== Your goal ==
From the entries provided below, copy each line that contains the word "deleting".

Plain-text document sources:
============================================================

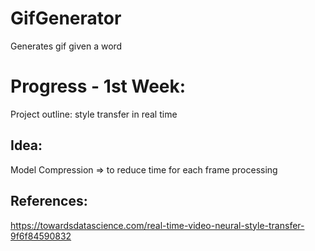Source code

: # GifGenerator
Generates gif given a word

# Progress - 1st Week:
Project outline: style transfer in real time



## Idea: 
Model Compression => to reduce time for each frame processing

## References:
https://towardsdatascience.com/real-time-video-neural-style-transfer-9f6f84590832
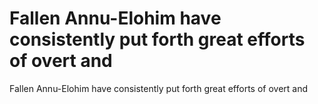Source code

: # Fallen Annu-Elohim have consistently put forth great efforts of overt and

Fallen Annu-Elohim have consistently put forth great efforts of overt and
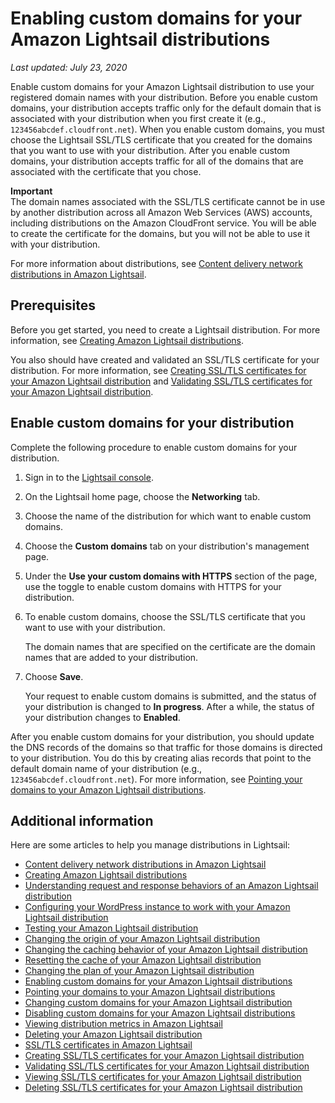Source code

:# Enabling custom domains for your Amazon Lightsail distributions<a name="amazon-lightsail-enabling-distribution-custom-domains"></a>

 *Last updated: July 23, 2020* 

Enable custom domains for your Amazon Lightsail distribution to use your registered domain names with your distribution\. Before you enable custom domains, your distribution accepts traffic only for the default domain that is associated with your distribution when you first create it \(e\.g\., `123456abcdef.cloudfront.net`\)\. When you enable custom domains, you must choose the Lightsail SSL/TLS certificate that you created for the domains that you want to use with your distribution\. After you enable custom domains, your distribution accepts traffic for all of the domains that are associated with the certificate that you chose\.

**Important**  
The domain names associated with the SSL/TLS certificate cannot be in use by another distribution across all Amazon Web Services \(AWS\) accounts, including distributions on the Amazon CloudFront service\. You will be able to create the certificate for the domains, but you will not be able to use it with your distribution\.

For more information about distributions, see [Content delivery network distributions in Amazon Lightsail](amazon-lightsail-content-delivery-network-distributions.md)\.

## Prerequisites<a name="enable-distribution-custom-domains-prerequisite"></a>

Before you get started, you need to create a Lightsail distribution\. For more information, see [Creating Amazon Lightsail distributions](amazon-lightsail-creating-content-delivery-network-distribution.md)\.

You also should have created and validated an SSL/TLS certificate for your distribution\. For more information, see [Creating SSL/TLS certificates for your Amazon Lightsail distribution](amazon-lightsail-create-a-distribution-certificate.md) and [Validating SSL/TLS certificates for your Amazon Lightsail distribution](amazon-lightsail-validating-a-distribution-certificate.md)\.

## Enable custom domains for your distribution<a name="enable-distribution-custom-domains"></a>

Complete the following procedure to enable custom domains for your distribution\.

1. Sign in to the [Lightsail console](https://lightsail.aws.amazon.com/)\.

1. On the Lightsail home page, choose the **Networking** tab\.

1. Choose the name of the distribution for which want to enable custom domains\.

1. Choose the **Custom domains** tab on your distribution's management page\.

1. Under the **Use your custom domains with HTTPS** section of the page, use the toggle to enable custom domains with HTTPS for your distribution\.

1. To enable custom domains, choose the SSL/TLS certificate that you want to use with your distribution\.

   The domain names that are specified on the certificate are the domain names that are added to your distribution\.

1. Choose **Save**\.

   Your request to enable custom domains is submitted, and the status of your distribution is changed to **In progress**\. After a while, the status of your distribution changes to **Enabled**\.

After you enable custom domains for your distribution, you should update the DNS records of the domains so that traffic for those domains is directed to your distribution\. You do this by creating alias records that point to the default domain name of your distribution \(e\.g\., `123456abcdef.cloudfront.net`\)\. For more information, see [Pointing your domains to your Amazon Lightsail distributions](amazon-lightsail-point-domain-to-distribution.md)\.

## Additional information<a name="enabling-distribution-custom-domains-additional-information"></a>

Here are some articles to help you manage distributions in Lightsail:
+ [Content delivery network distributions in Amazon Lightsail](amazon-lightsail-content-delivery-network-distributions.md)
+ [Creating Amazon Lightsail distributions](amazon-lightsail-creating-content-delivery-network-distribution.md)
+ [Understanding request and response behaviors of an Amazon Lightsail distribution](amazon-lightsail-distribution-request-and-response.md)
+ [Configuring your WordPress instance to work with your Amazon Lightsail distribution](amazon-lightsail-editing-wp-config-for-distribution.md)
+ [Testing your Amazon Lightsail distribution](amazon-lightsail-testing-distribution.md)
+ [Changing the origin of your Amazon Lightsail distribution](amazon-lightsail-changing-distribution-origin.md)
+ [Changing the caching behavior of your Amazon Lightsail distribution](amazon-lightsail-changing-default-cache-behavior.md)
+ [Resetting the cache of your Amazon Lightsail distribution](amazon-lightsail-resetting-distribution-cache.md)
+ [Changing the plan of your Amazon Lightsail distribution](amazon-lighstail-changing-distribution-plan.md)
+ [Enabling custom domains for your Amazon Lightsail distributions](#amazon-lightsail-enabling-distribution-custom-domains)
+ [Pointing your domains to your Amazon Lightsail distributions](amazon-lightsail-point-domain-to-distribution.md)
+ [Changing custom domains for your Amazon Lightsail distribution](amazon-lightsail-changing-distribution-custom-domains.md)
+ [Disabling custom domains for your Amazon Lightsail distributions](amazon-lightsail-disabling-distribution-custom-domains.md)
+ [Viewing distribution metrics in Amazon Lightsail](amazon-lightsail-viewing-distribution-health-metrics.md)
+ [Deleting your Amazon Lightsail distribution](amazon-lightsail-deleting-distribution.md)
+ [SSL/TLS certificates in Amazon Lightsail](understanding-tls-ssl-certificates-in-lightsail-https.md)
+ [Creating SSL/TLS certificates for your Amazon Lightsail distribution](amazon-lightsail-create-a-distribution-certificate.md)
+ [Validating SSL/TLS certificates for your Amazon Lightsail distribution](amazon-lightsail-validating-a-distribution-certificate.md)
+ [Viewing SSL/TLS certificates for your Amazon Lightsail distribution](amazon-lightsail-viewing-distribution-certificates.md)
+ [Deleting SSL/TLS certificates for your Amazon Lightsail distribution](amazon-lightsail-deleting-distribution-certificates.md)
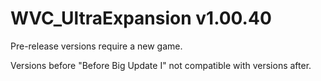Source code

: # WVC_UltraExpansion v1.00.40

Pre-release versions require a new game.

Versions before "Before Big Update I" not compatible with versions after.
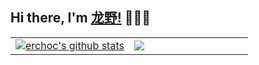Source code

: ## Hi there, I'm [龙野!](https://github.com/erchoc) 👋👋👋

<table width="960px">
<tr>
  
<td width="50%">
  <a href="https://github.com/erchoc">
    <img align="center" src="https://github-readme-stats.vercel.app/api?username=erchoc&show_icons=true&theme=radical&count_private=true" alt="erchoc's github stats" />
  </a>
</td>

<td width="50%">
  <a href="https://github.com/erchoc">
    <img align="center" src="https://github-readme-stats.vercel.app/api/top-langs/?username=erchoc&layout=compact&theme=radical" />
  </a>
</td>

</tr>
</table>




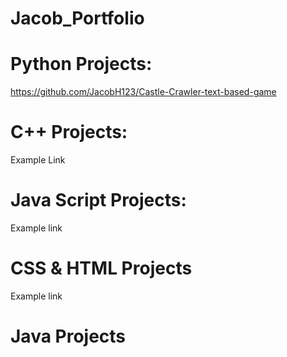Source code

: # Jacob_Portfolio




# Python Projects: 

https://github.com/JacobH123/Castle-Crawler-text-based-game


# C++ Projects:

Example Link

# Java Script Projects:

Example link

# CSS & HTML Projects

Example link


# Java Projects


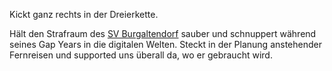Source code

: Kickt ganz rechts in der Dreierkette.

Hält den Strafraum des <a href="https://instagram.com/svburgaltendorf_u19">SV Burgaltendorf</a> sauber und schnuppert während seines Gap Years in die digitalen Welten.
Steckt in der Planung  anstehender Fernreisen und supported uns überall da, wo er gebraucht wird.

============================================================

== Written response ==
+ [Deleting your Amazon Lightsail distribution](amazon-lightsail-deleting-distribution.md)
+ [Deleting SSL/TLS certificates for your Amazon Lightsail distribution](amazon-lightsail-deleting-distribution-certificates.md)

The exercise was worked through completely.